WORKING DATA
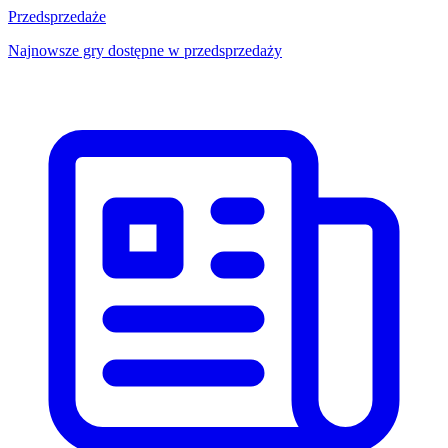
Przedsprzedaże
Najnowsze gry dostępne w przedsprzedaży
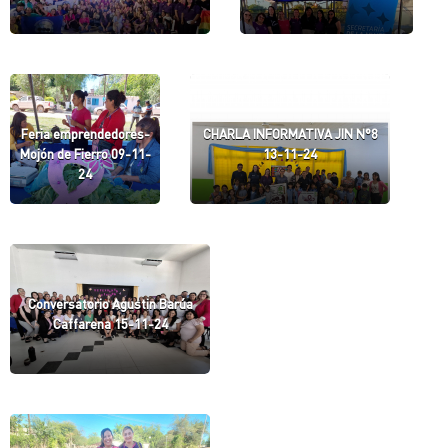
Feria emprendedores-
CHARLA INFORMATIVA JIN N°8
Mojón de Fierro 09-11-
13-11-24
24
Conversatorio Agustin Barúa
Caffarena 15-11-24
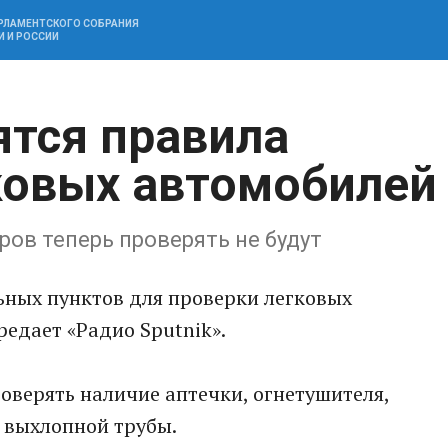
АРЛАМЕНТСКОГО СОБРАНИЯ
И И РОССИИ
ятся правила
ковых автомобилей
ров теперь проверять не будут
льных пунктов для проверки легковых
редает «Радио Sputnik».
роверять наличие аптечки, огнетушителя,
 выхлопной трубы.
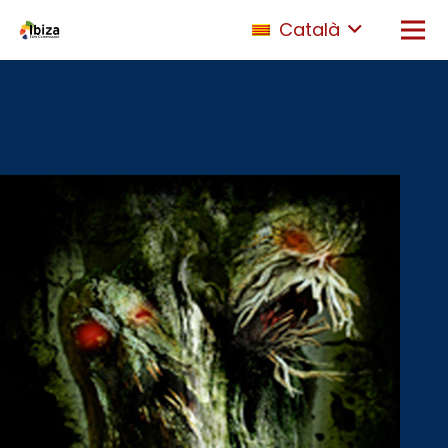
Català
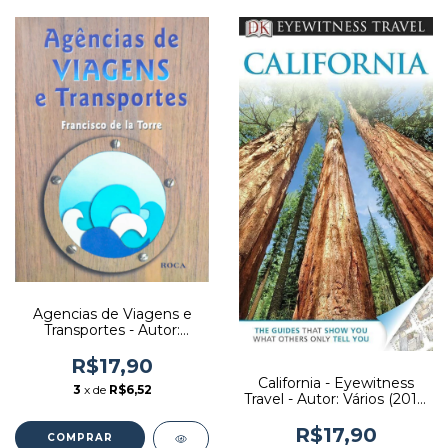
Agencias de Viagens e
Transportes - Autor:
Francisco de La Torre
(2003) [usado]
R$17,90
California - Eyewitness
3
x de
R$6,52
Travel - Autor: Vários (2012)
[usado]
R$17,90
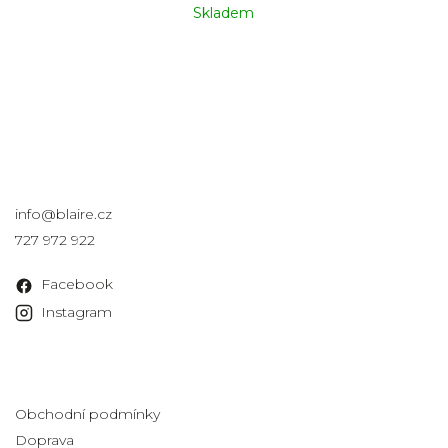
Skladem
Kontakt
info
@
blaire.cz
727 972 922
Facebook
Instagram
Informace pro vás
Obchodní podmínky
Doprava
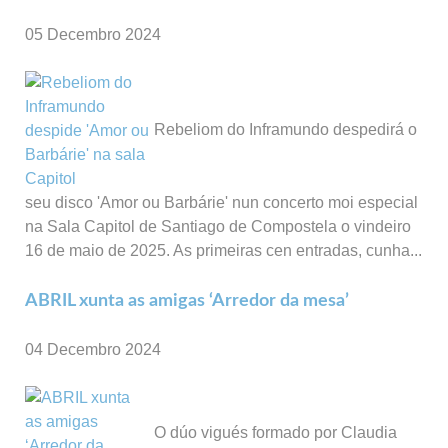
05 Decembro 2024
Rebeliom do Inframundo despedirá o
seu disco 'Amor ou Barbárie' nun concerto moi especial
na Sala Capitol de Santiago de Compostela o vindeiro
16 de maio de 2025. As primeiras cen entradas, cunha...
ABRIL xunta as amigas ‘Arredor da mesa’
04 Decembro 2024
O dúo vigués formado por Claudia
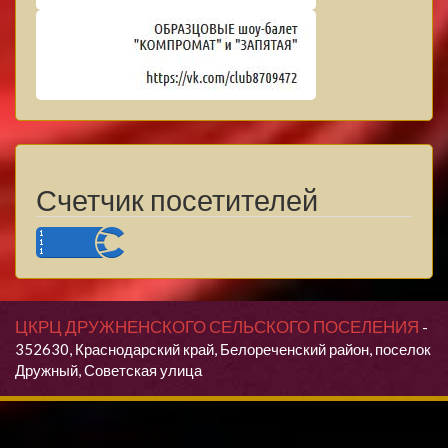
Счетчик посетителей
ЦКРЦ ДРУЖНЕНСКОГО СЕЛЬСКОГО ПОСЕЛЕНИЯ
-
352630, Краснодарский край, Белореченский район, поселок
Дружный, Советская улица
Продолжая использовать данный сайт, Вы даете согласие на
обработку своих персональных данных.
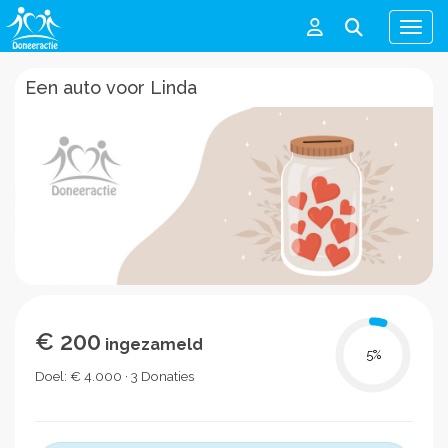
Men
Een auto voor Linda
€ 200
ingezameld
5
%
Doel: € 4.000 · 3 Donaties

PROBLEM
Convert every line of the listing above into a Markdown table with the columns Row and Line, numbering the rows in order and skipping blank lines. Leave the picture markers out of the table.

RESPONSE TO THIS EXERCISE
| Row | Line |
|---|---|
| 1 | Przedsprzedaże |
| 2 | Najnowsze gry dostępne w przedsprzedaży |
| 3 | Feria emprendedores- |
| 4 | CHARLA INFORMATIVA JIN N°8 |
| 5 | Mojón de Fierro 09-11- |
| 6 | 13-11-24 |
| 7 | 24 |
| 8 | Conversatorio Agustin Barúa |
| 9 | Caffarena 15-11-24 |
| 10 | АРЛАМЕНТСКОГО СОБРАНИЯ |
| 11 | И И РОССИИ |
| 12 | ятся правила |
| 13 | ковых автомобилей |
| 14 | ров теперь проверять не будут |
| 15 | льных пунктов для проверки легковых |
| 16 | редает «Радио Sputnik». |
| 17 | роверять наличие аптечки, огнетушителя, |
| 18 |  выхлопной трубы. |
| 19 | Català |
| 20 | Agencias de Viagens e |
| 21 | Transportes - Autor: |
| 22 | Francisco de La Torre |
| 23 | (2003) [usado] |
| 24 | R$17,90 |
| 25 | California - Eyewitness |
| 26 | 3 |
| 27 | x de |
| 28 | R$6,52 |
| 29 | Travel - Autor: Vários (2012) |
| 30 | [usado] |
| 31 | R$17,90 |
| 32 | Skladem |
| 33 | Kontakt |
| 34 | info |
| 35 | @ |
| 36 | blaire.cz |
| 37 | 727 972 922 |
| 38 | Facebook |
| 39 | Instagram |
| 40 | Informace pro vás |
| 41 | Obchodní podmínky |
| 42 | Doprava |
| 43 | 05 Decembro 2024 |
| 44 | Rebeliom do Inframundo despedirá o |
| 45 | seu disco 'Amor ou Barbárie' nun concerto moi especial |
| 46 | na Sala Capitol de Santiago de Compostela o vindeiro |
| 47 | 16 de maio de 2025. As primeiras cen entradas, cunha... |
| 48 | ABRIL xunta as amigas ‘Arredor da mesa’ |
| 49 | 04 Decembro 2024 |
| 50 | O dúo vigués formado por Claudia |
| 51 | Счетчик посетителей |
| 52 | ЦКРЦ ДРУЖНЕНСКОГО СЕЛЬСКОГО ПОСЕЛЕНИЯ |
| 53 | - |
| 54 | 352630, Краснодарский край, Белореченский район, поселок |
| 55 | Дружный, Советская улица |
| 56 | Продолжая использовать данный сайт, Вы даете согласие на |
| 57 | обработку своих персональных данных. |
| 58 | Men |
| 59 | Een auto voor Linda |
| 60 | € 200 |
| 61 | ingezameld |
| 62 | 5 |
| 63 | % |
| 64 | Doel: € 4.000 · 3 Donaties |